Uygulamadaki ekonomi politikalarının borçlanma üzerindeki etkisi iki yönlü ortaya çıkıyor: Osmanlı’dan kalan dış borçların ödenmesi ve ulaştırma ağırlıklı yatırımların finansmanı için dış borçlanmaya başvurulması.

Bu dönemde iç tasarruf yetersizliği nedeniyle iç borçlanmaya 1933’e kadar gidilemiyor. Ancak alınan borçların nerede harcanacağı, borçlanmanın adından anlaşılıyor. Disiplin, takip, şeffaflık önemli çünkü, iç borçlanma gelirleriyle büyük ölçüde demiryolu yatırımları finanse ediliyor, bu gelirler kalkınmanın finansmanının sağlanması ve Osmanlı borçlarının ödenmesi amaçlarına da hizmet ediyor. İç borçlanma tablosu aşağıda:

Ve son olarak dış borçlanma… Cumhuriyetin ilk yıllarında Osmanlı deneyimi göz önüne alınarak uzun yıllar dış borca karşı çekingenlik devam ediyor. Dış borçlara bazı örnekler: Merkez Bankası’nın kuruluşu için gerekli sermaye dış borçla elde ediliyor. 1928 sonrasında yabancıların elindeki şirketlerin devletleştirilmesinde kısmen dış borçlar kullanılıyor. Devletçilik döneminde Beş yıllık Sanayi Planlarının finansmanında Rusya’dan 8 milyon $ faizsiz kredi, İngiltere’den de malzeme alımı için 16 milyon sterlin borç alınıyor. Diğer yandan Osmanlı’dan miras kalan borçların da ödenmesine devam ediliyor.

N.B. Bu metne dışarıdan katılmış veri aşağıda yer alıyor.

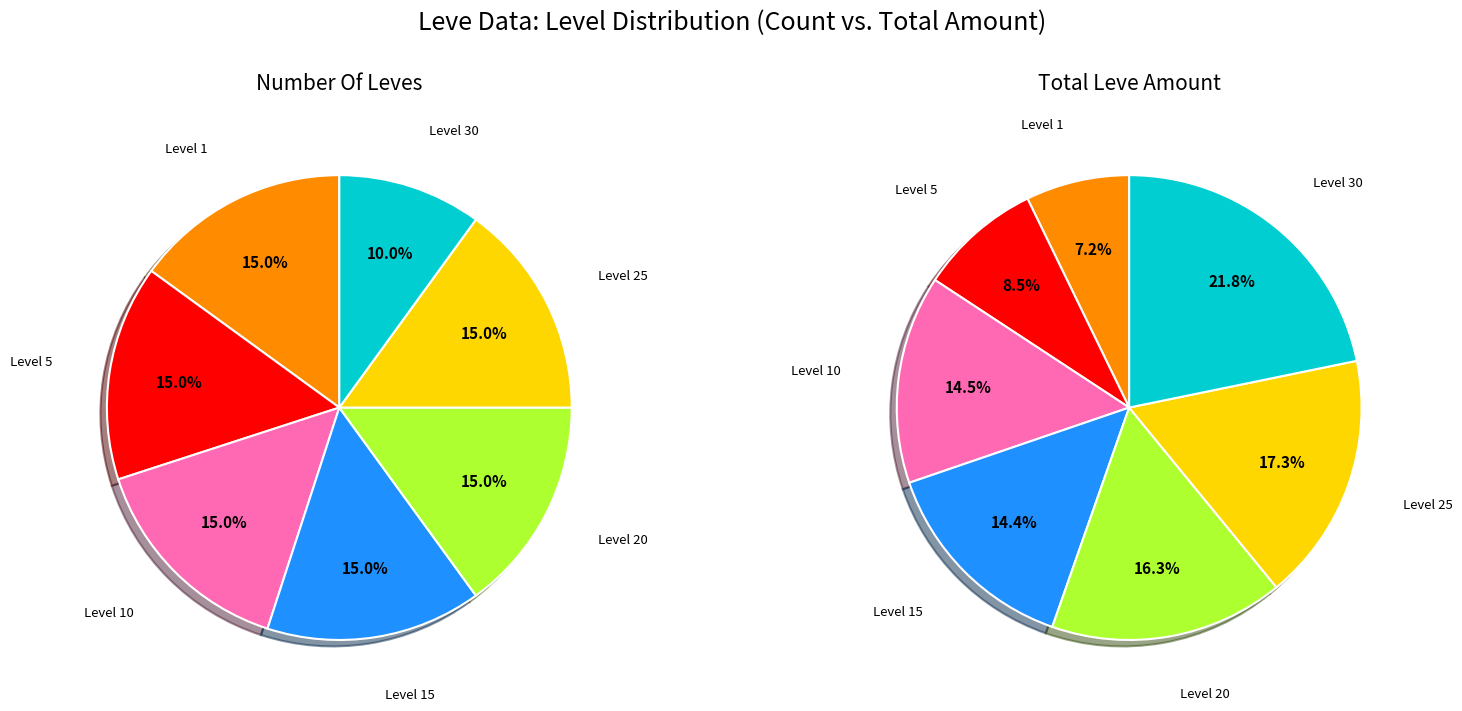

Do 14 and 7 together represent more than half of the pie?

No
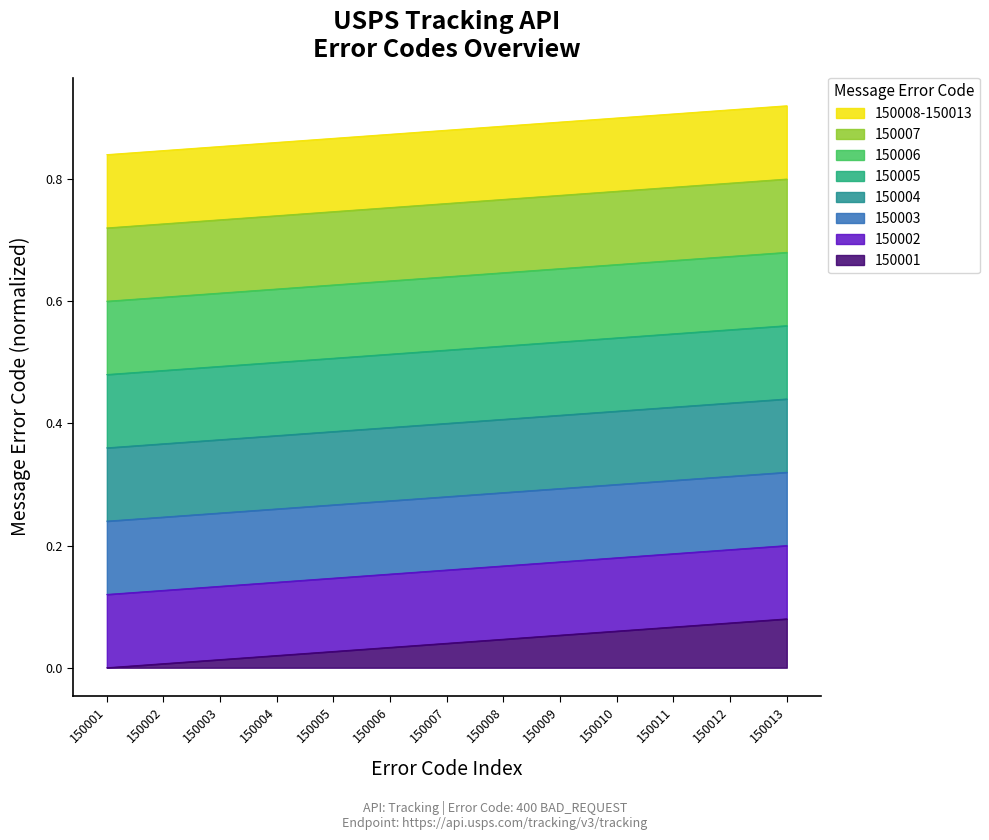

List the labels in order of value, largest first.

150013, 150012, 150011, 150010, 150009, 150008, 150007, 150006, 150005, 150004, 150003, 150002, 150001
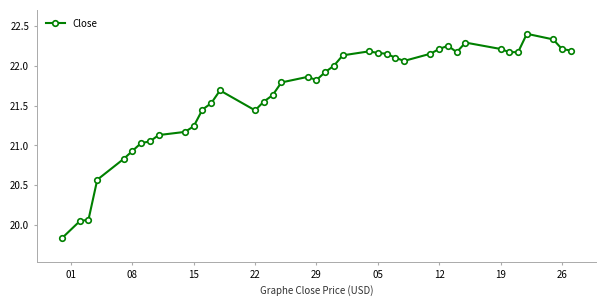

Count the number of data series in this chart.

1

Buraya kadar sabırla okuduğunuz için teşekkürler. Son söz… Kurtuluş savaşının yarattığı çok yönlü tahribata rağmen cumhuriyet dönemi maliye politikalarının isabetli, kararlı, şeffaf uygulamasını da kutlamak gerek. Bir gereklilik daha var kanımca; dün-bugün arasındaki diyaloğun sürmesine izin vermek.